Inle Lake, a place so beautiful and serene, was perhaps the jewel of our Myanmar trip. After navigating Yangon's domestic airport check-in, hanging around in the single room departure lounge, the hour flight keeping a 3-year old entertained, and a 40-minute bumpy journey in an ancient minivan, my first thought upon seeing the lake was 'wow'.
Technically, I couldn't see the lake itself but rather a series of man-made canals that led to the lake. Ringed by mountains and dotted with paddy fields in which buffalos grazed with their soft tinkling bells, it held an incredible peacefulness.
We stayed at the Pristine Lotus, an upmarket resort-style hotel, due partly to our late booking and partly because we knew, with small kids, that we'd be hanging out there more than most guests.
Every day, though, we went out in wooden longboats.
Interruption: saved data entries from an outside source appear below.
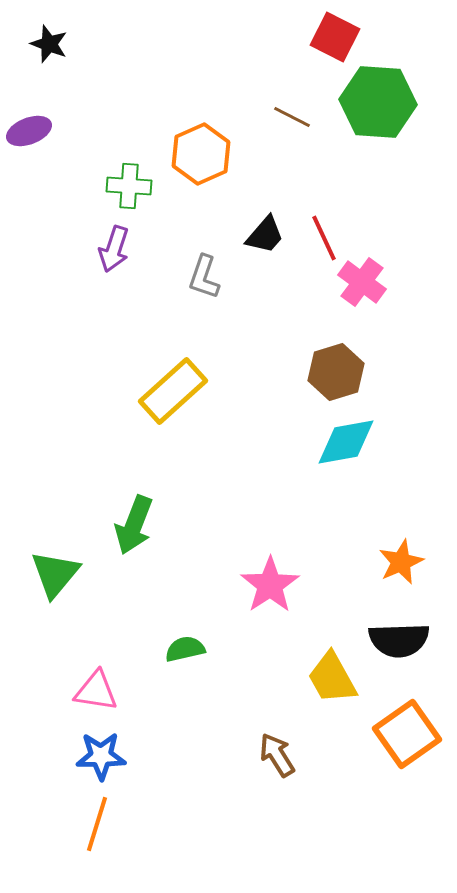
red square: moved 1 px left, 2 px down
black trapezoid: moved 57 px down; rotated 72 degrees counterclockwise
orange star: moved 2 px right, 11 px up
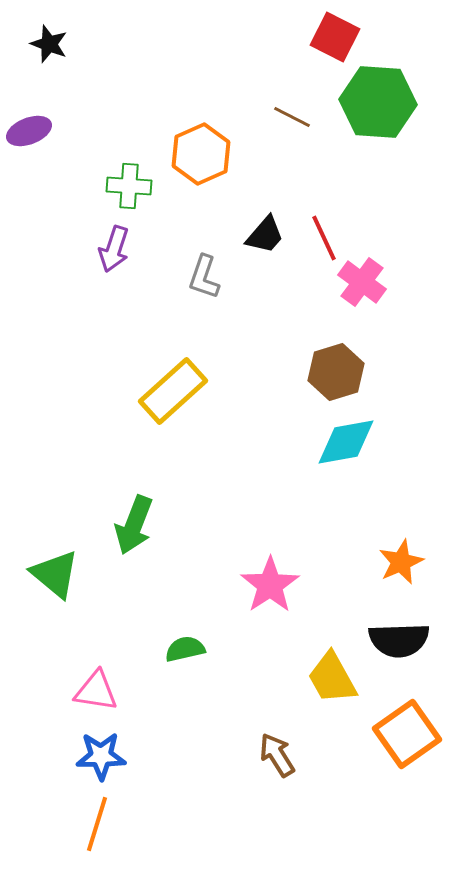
green triangle: rotated 30 degrees counterclockwise
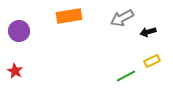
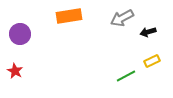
purple circle: moved 1 px right, 3 px down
The kids loved it, especially 5-year old Maya, who sat up front. Lara took longer to convince and sat with me, my arms firmly around her. There were lifejackets and the boats themselves were very solid. Here are some photos of this beautiful part of Myanmar.
Although Inle Lake was beautiful, peaceful and clearly a tourist favourite, it was also a poignant reminder of Myanmar's poverty. People were living, working and washing their clothes here in the wooden stilt houses we marvelled at from our boats. I tried to imagine how it might be if tourists drove around my street in Canberra, snapping photos at me hanging out the washing or walking the dog. Pretty weird.
It also made me feel quite happy about giving an elderly fisherman 1,000 kyats ($US1) when he obligingly posed for us. He has, after all, fished these waters for decades, why not kick back and take advantage of the tourist trade.
Who knows what Inle Lake may be like in 10 years time. Hopefully still as endlessly beautiful though.
Have you been to Myanmar? What was your favourite part?